> Instructions
A. In the passages on loving-kindness, how should one wander while practicing mettā, equanimity, compassion, freedom of mind and sympathetic joy?
B. Switch "harmony" to "concord" and write out the passages on loving-kindness again from "There are these" to "unity and kind-heartedness.".
C. Pick up the passages on loving-kindness after their last line and carry them further.

> Selected excerpt
If another man were to see him, he might feel pity and he might say to himself: ‘This poor man! He should get help or he will suffer to his detriment.’

In the same way, for one whose ways are impure and who cannot even occasionally attain mental clarity and calm, pity, compassion and commiseration ought to arise and you should think: ‘This poor man! He should give up the bad and develop the good, or else after death he will have a bad rebirth.’

And concerning one whose words and deeds are both pure and who has mental clarity and calm, how should malice be put away? Suppose a man, tortured and overcome by heat, wearied, craving, and thirsty were to come upon a pool of sweet, cool, limpid water, a lovely resting place shaded by all kinds of trees. He would dive into the pond, bathe, drink and then come out and lie in the shade. In the same way, of this person, think about this person’s pure words, deeds and his mental clarity and calm.” ~ A.III,186-7*

Speak loving words, words rejoiced at and welcomed, words that bear ill-will to none; always speak lovingly to others. ~ Sn.452

So long as the monks show bodily acts of mettā, verbal acts of mettā and mental acts of mettā towards each other, both in public and in private, it can be expected that they we will not decline but flourish. ~ D.II,80

A monk should develop mettā to himself and to all others, individually and generally. The friendly should be suffused with friendliness, the hostile should be suffused with friendliness, and so should all those in-between. Everyone, individually and generally, should be suffused with mettā and compassion, sympathetic joy and equanimity, and one’s behaviour towards them should be motivated by the four Brahma Viharas. ~ Ja.II,61*

Practising mettā, equanimity, compassion, freedom (of mind) and sympathetic joy all in good time, you should wander alone like a rhinoceros. ~ Sn.73

There are these five ways of overcoming malice which ought to be overcome when it arises. What five? In whomever malice arises, that one should develop mettā. In whomever malice arises, that one should develop compassion. In whomever malice arises, that one should develop equanimity. In whomever malice arises, that one should forget about it, pay no attention to it. In whomever malice arises, that one should consider the fact that it is of his own making and he should think: “This is of my own making, the outcome of actions; actions are its matrix, actions are its kin and foundation. And whatever one does, good or bad, one will become an heir to that.” In these five ways malice should be put away. ~ A.III,185

Seeing conflict as a danger
And harmony as peace,
Abide in unity and kind-heartedness.

> Collected material
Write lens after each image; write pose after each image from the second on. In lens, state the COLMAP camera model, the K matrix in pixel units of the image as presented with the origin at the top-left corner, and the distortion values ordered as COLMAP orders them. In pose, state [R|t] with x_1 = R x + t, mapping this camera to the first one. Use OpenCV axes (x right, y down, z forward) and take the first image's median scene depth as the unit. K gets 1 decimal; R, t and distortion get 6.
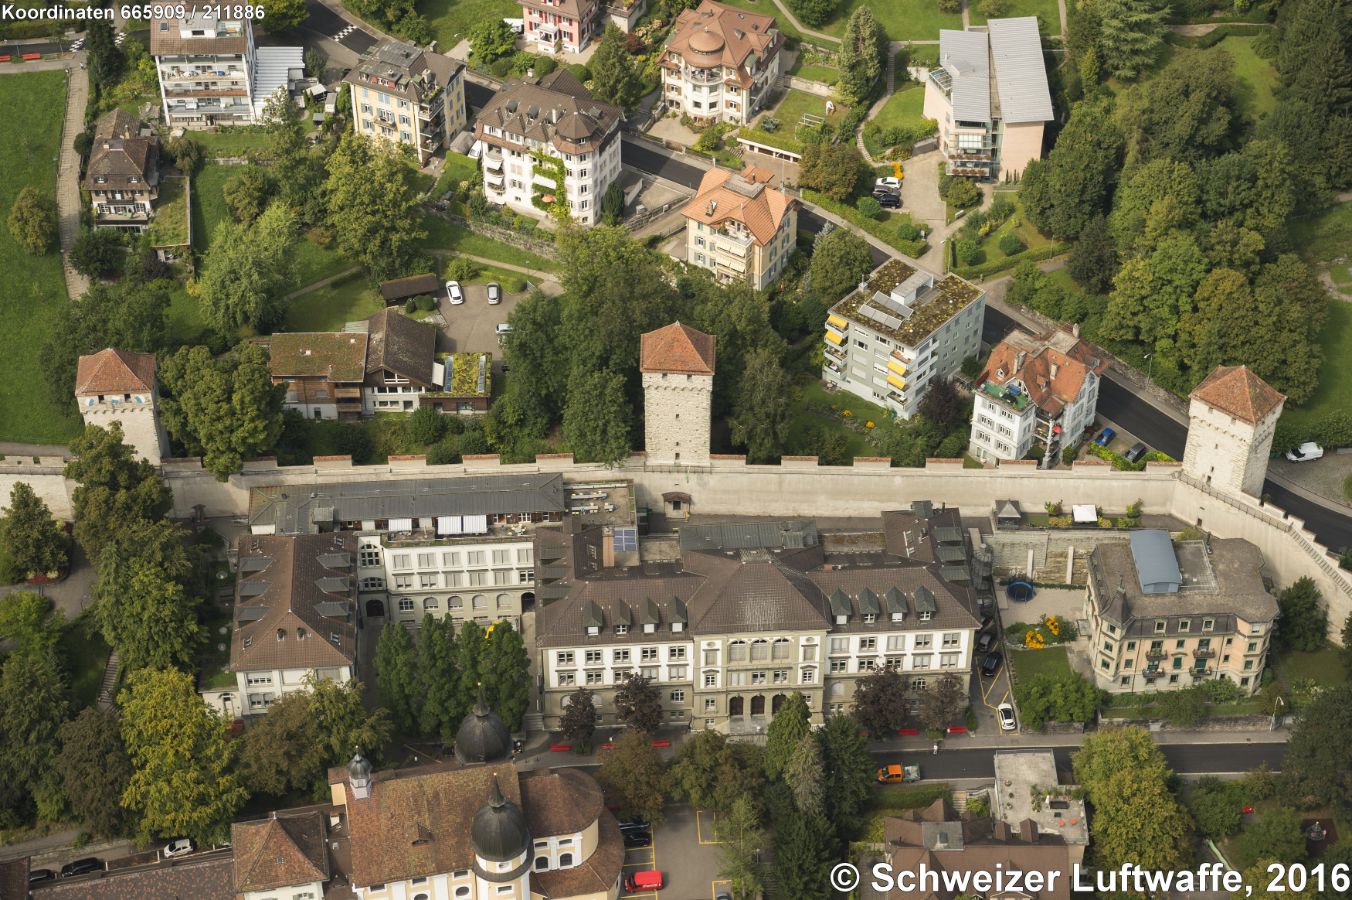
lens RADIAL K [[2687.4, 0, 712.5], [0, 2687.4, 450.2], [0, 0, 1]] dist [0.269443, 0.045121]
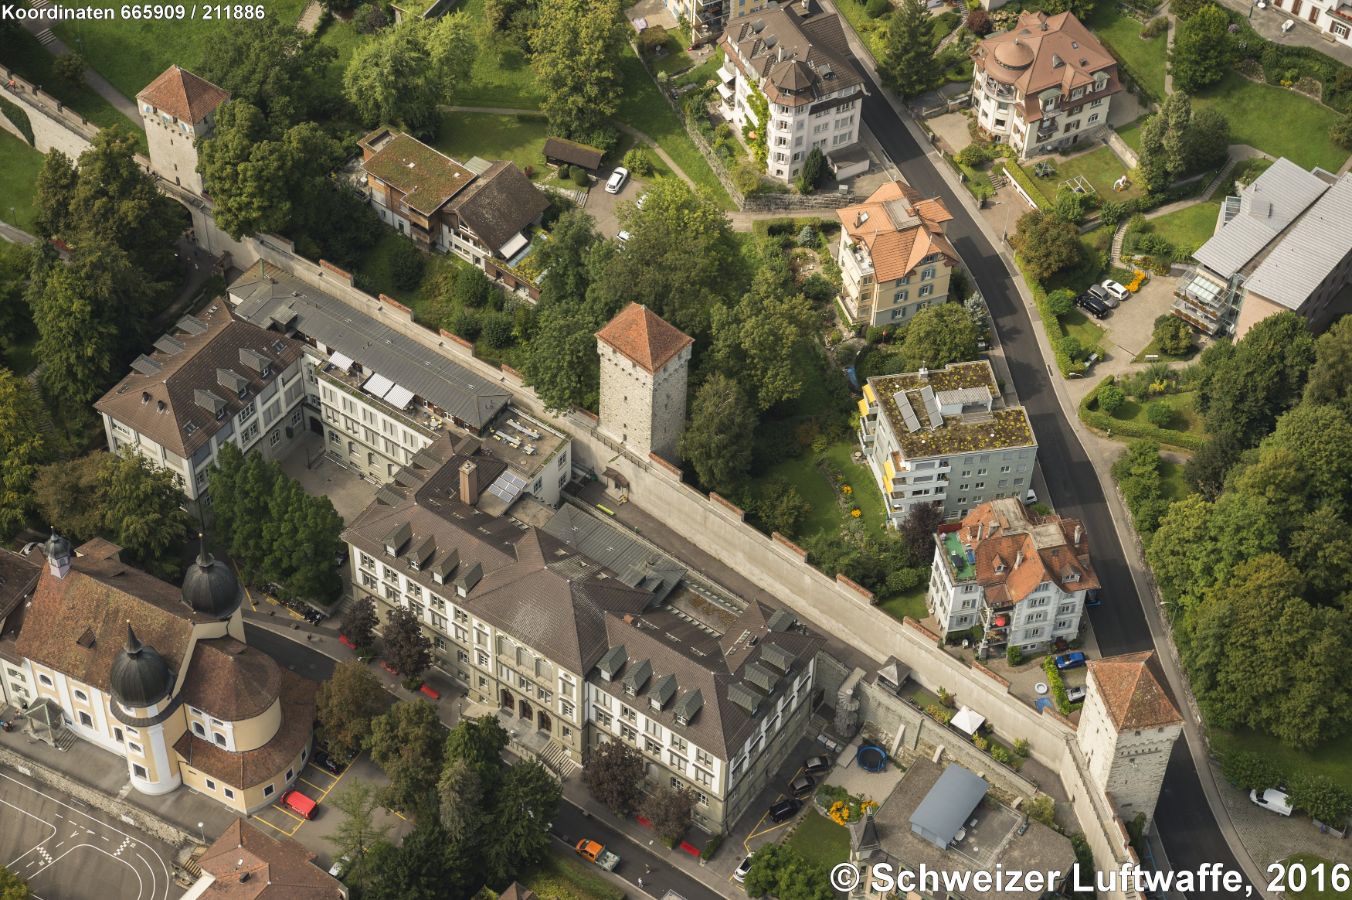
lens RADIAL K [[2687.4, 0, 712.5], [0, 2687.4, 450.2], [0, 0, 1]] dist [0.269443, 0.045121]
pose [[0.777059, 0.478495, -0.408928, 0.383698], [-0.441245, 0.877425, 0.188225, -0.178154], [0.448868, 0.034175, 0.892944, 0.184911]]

> List of answers
A. Alone, like a rhinoceros.

B.
There are these five ways of overcoming malice which ought to be overcome when it arises. What five? In whomever malice arises, that one should develop mettā. In whomever malice arises, that one should develop compassion. In whomever malice arises, that one should develop equanimity. In whomever malice arises, that one should forget about it, pay no attention to it. In whomever malice arises, that one should consider the fact that it is of his own making and he should think: “This is of my own making, the outcome of actions; actions are its matrix, actions are its kin and foundation. And whatever one does, good or bad, one will become an heir to that.” In these five ways malice should be put away. ~ A.III,185

Seeing conflict as a danger
And concord as peace,
Abide in unity and kind-heartedness.

C.
This is the teaching of the Buddhas. ~ Cp.371*

Be unrivalled in mettā if you wish to attain enlightenment. ~ Ja.I,24*

There are three types of people in the world. What three? One who is like carving on a rock, one who is like scratching on the ground, and one who is like writing on the water. What sort of person is like carving on a rock? Imagine a certain person who is always getting angry and his anger lasts long, just as carving on a rock is not soon worn off by wind, water or the passing of time. What sort of person is like scratching on the ground? Imagine a certain person who is always getting angry but his anger does not last long, just as scratching on the ground is soon worn off by the wind, water and the passing of time. And what sort of person is like writing on the water? Imagine a certain person who, even though spoken to harshly, sharply and roughly, is easily reconciled and becomes agreeable and friendly, just as writing on the water soon disappears. ~ A.I,283

The Venerable Sariputta said: “When a teacher wishes to instruct another, let him arouse five things in himself and then do so. What five? He should think: ‘I will speak at the right time, not at the wrong time. I will speak about what is, not about what is not. I will speak with gentleness, not with harshness. I will speak about the goal, not about what is not the goal. I will speak with a mind filled with mettā, not with a mind filled with ill-will.’ When a teacher wishes to instruct another, let him first establish well these five things.” ~ A.III.196*

Always mindful, developing immeasurable mettā.
The fetters are seen to weaken, the defilements destroyed.
If with a pure mind one has mettā for even a single being
One can be rightfully called skilful.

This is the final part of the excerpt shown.